(WHAT THIS TASK INVOLVES): Please write out the entire listing below exactly, excluding its pictures.

(RECORDED INFORMATION):
-*-

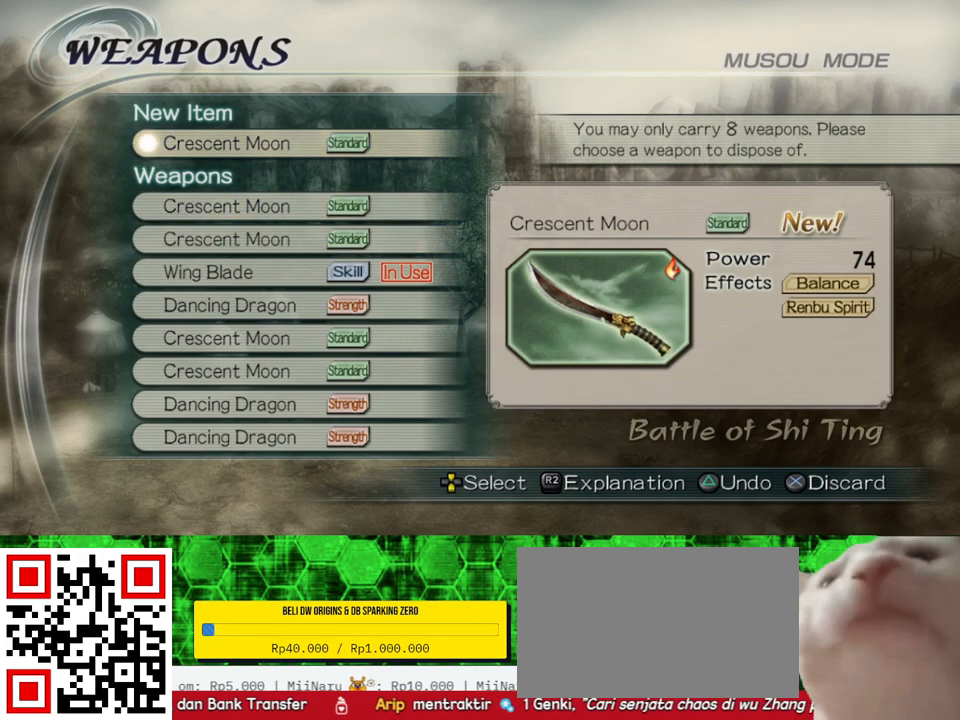
{"buttons": [], "left_stick": "center", "right_stick": "center", "events": []}
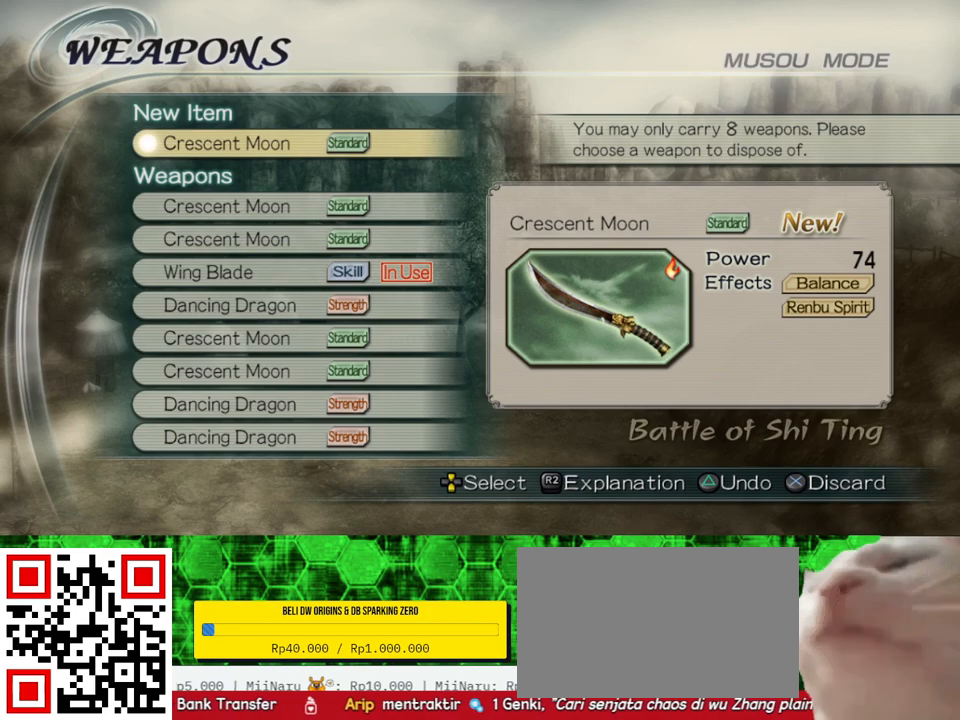
{"buttons": [], "left_stick": "center", "right_stick": "center", "events": [[350, "DPAD_DOWN", "down"], [450, "DPAD_DOWN", "up"]]}
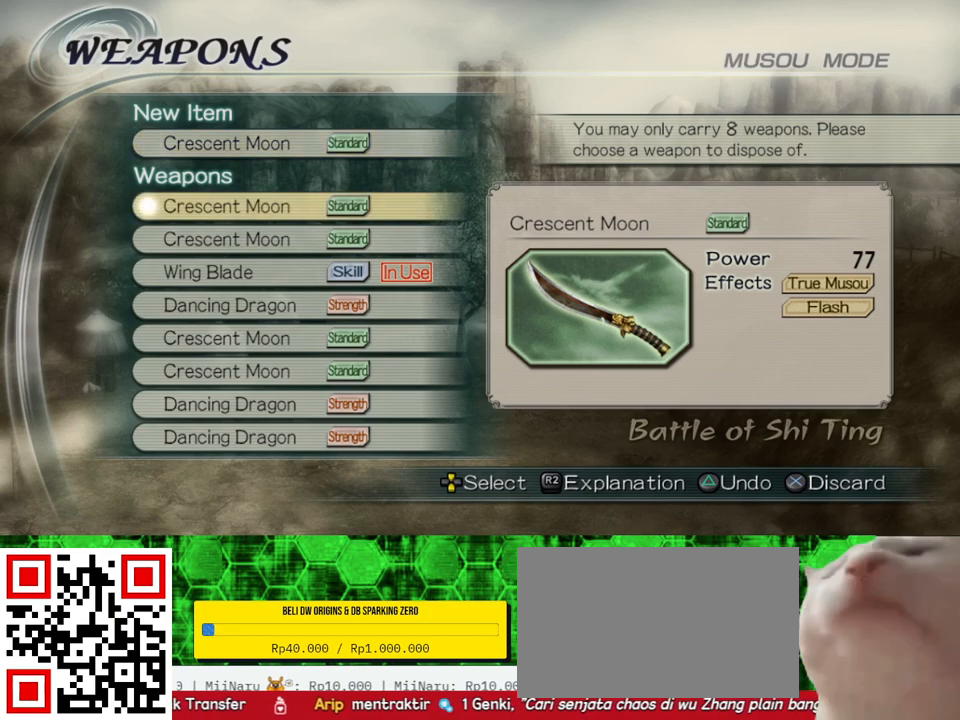
{"buttons": [], "left_stick": "center", "right_stick": "center", "events": [[133, "DPAD_DOWN", "down"], [217, "DPAD_DOWN", "up"], [333, "DPAD_DOWN", "down"], [417, "DPAD_DOWN", "up"]]}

-*-

(RESPONSE AREA):
{"buttons": [], "left_stick": "center", "right_stick": "center", "events": []}
{"buttons": [], "left_stick": "center", "right_stick": "center", "events": [[350, "DPAD_DOWN", "down"], [450, "DPAD_DOWN", "up"]]}
{"buttons": [], "left_stick": "center", "right_stick": "center", "events": [[133, "DPAD_DOWN", "down"], [217, "DPAD_DOWN", "up"], [333, "DPAD_DOWN", "down"], [417, "DPAD_DOWN", "up"]]}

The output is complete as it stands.